As the original occupants of the land now known as Canada, Indigenous Peoples named the land and the features around them. As Europeans settled in Canada, they introduced names that reflected their own culture and history. Indigenous heritage is reflected in many place names where European settlers tried to transpose the words they were hearing into either English or French…
Indigenous place names contribute to the preservation, revitalization and strengthening of Indigenous histories, languages and cultures. In recent years, the Geographical Names Board of Canada has worked with Indigenous groups to restore traditional place names to reflect the culture of the original inhabitants of the territory. Some names of European origin have been replaced by traditional Indigenous names, and some unnamed physical features and populated places have been given names in Indigenous languages.

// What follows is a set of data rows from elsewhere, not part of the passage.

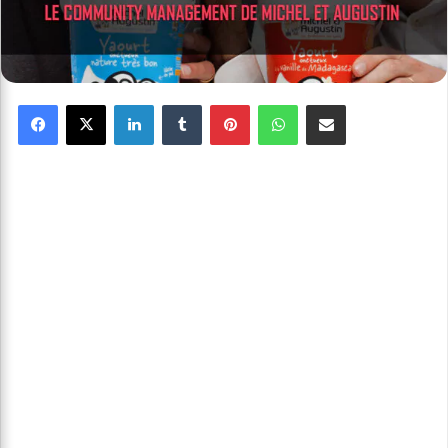
Facebook
X
Linkedin
Tumblr
Pinterest
WhatsApp
Partager par email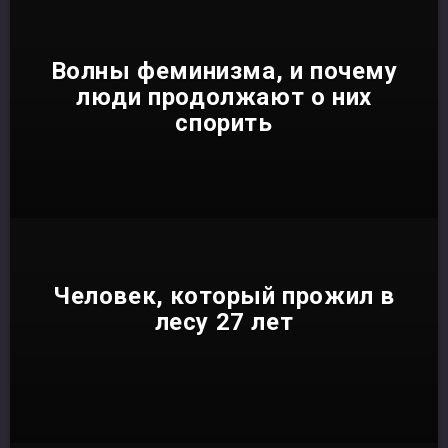
Волны феминизма, и почему
люди продолжают о них
спорить
Человек, который прожил в
лесу 27 лет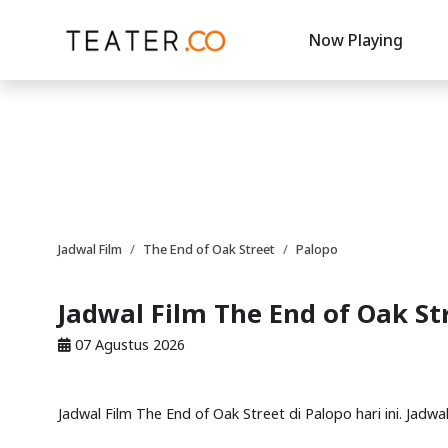
Now Playing
Jadwal Film
The End of Oak Street
Palopo
Jadwal Film The End of Oak St
07 Agustus 2026
Jadwal Film The End of Oak Street di Palopo hari ini. Jadw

As Zane Woodford reported last week, Halifax council unanimously passed a motion brought by Coun. Pam Lovelace “regarding the end of use and removal of the word Indian from all municipal street and place names, and recommendations on potential new names, including possible use of Mi’kmaq placenames.”
I live between Indian Point and Indian Harbour. There is currently a depressing amount of outraged discourse on Facebook (I know, I know…) about the possibility of changing these names — and one of the things I find most depressing about it is the number of posts that begin with people stating how many generations their families have lived in the area. Nova Scotia cred. One of the candidates who ran against Lovelace in the last election has launched a petition to “stop the government from changing place names in Nova Scotia.”
The Mi’kmaw Place Names Digital Atlas does not include a name for the community now called Indian Harbour, but it does for Indian Point: Eske’kewa’kik.
Environment and Sustainability Standing Committee (Wednesday, 1pm) — live streamed on YouTube
North West Planning Advisory Committee (Wednesday, 7pm) — live streamed on YouTube
The Future of Long-term Care in Canada (Tuesday, 4pm) — online panel discussion with Joanne Langley, Darrell Dexter, Anne McLellan, Jason Shannon, Samir Sinha, Gaynor Watson-Creed, and Thomas Axworthy
In the harbour
I’ll take a leaf out of Ethan Lycan-Lang’s book and double up on the footnotes.
1) We were in Tatamagouche on the weekend, and stopped in at the Creamery Square Heritage Centre, which houses the Anna Swan Museum (among other exhibits and displays). That led me to revisit Suzanne Rent’s thoughts on Anna Swan, which you can read here. (The anchor leading directly to the piece doesn’t seem to be working, so when you get to the page, scroll down to the “Views” section. The comments are really good too, and point to further reading. One thing I appreciate about the Examiner is you can read the comments.
2) Poor planning again on my part, writing Morning File the day after a Stanley Cup final game. But what a game! Relieved the overtime did not go on very long. (Not only would I be even more tired, I don’t know how much more I could handle emotionally.)
3) Theodore Tugboat has pulled into port in Montreal, where he is known as Théodore le Remorqueur.